Things are looking even brighter for the U.S. housing market as the Labor Department just reported nonfarm payrolls jumped by 379,000 for the month of February 2021 as the unemployment rate fell to 6.2%. February's job numbers dramatically beat market expectations of 210,000 new jobs and the unemployment rate holding steady from the 6.3% rate in January 2021.
The National Association of Realtors Chief Economist Lawrence Yun tells The World Property Journal, "The job market strengthened in February with 379,000 net new job additions. More jobs are very likely, due to the near certain passage of the $1.9 trillion stimulus package and from two million vaccinations per day. Another 9.5 million jobs are needed to get us back to pre-pandemic conditions. The good news on the latest jobs report also means that mortgage rates will likely trend higher in upcoming months because of some edging up in inflation pressure. The key 10-year Treasury borrowing rate has crossed over 1.6% this morning, more than doubling from the second half of last year. The record-low mortgage rate of 2.7% in December and January is long past. An average rate of 3.3% is likely for the remainder of the year."
Yun further stated, "The home-sales market will experience countervailing forces of the higher push from more jobs, but also the pull back of higher mortgage rates. We will have to wait to see which force will be stronger. Back in 2018, the economy roared with 2.3 million job creations, but home sales modestly declined because mortgage rates rose from 4.0% at the beginning of the year to 4.6% by the year's end. This time, rate increases will be occurring but will be well below 4.0%."
The Mortgage Bankers Association's Chief Economist Mike Fratantoni commented, "Job growth picked up sharply in February - welcoming news for the economy in early 2021. The 379,000 gain was led by a 465,000 increase in private sector jobs, but employment is still down 6.2% compared to February 2020, and offsetting these gains were losses in government education jobs (-69,000). The bulk of the job growth (355,000) was in the hard-hit leisure and hospitality sector, which is still down 20.4 percent compared to last year. Similar to last month, temp hiring increased, and there were also widespread gains in the retail trade sector. With January's growth revised up by 117,000, the jobs picture is brighter than expected.

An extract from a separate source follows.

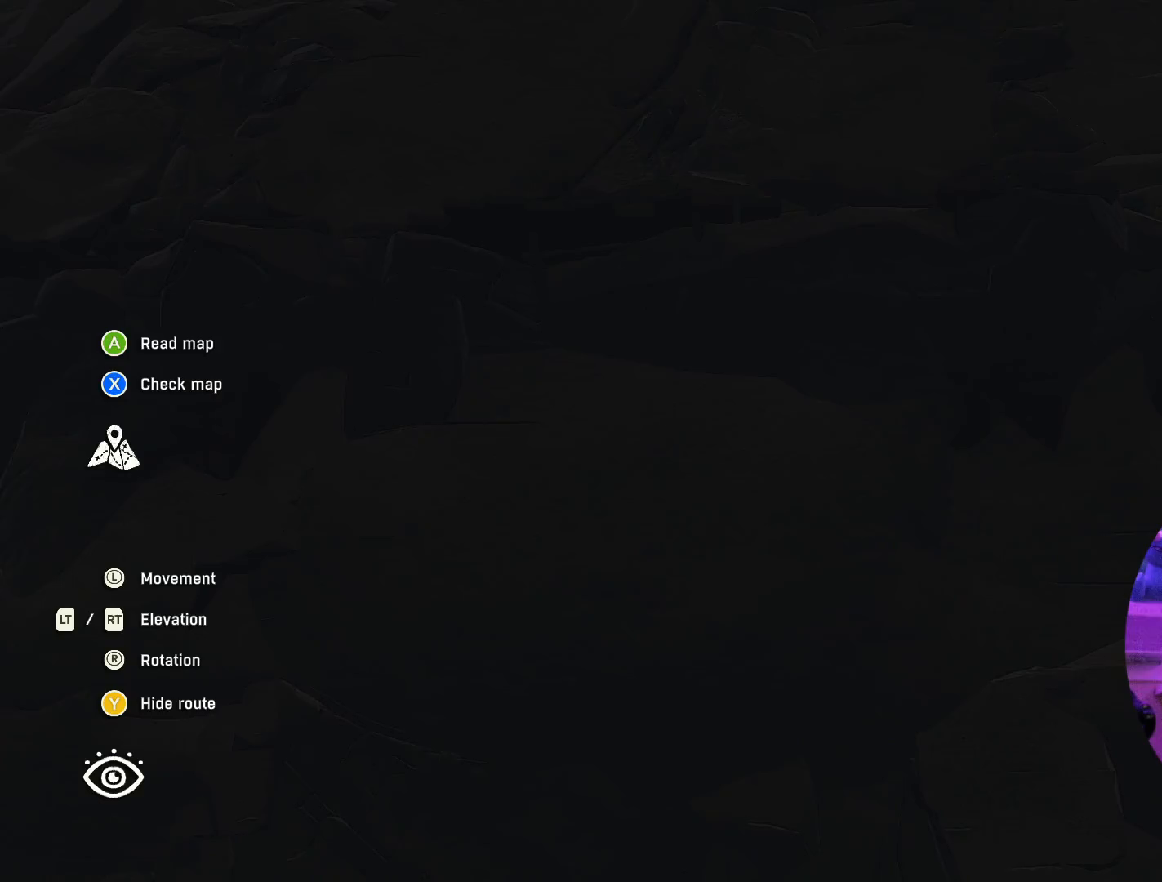
{"buttons": [], "left_stick": "center", "right_stick": "center", "events": [[133, "right_stick", "left"], [400, "right_stick", "center"]]}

"Despite last month's drop in the unemployment rate, 10 million people are still unemployed, with 4.1 million among the long-term unemployed - up 125,000 from January.
"A potential positive sign for increased downtown activity and hiring in the coming months is the fact that the number of workers returning to the office increased in February - 22.7% teleworked due to pandemic vs. 23.2% in January.
"All in, this report is strongly positive for the broader economy's growth prospects over the next several months. We have been expecting a burst of activity from pent-up demand as the vaccine rollout continues. This may be the first sign of that increase. Higher employment will support a very strong spring housing market, while somewhat higher mortgage rates will continue to slow refinance activity", concludes Fratantoni.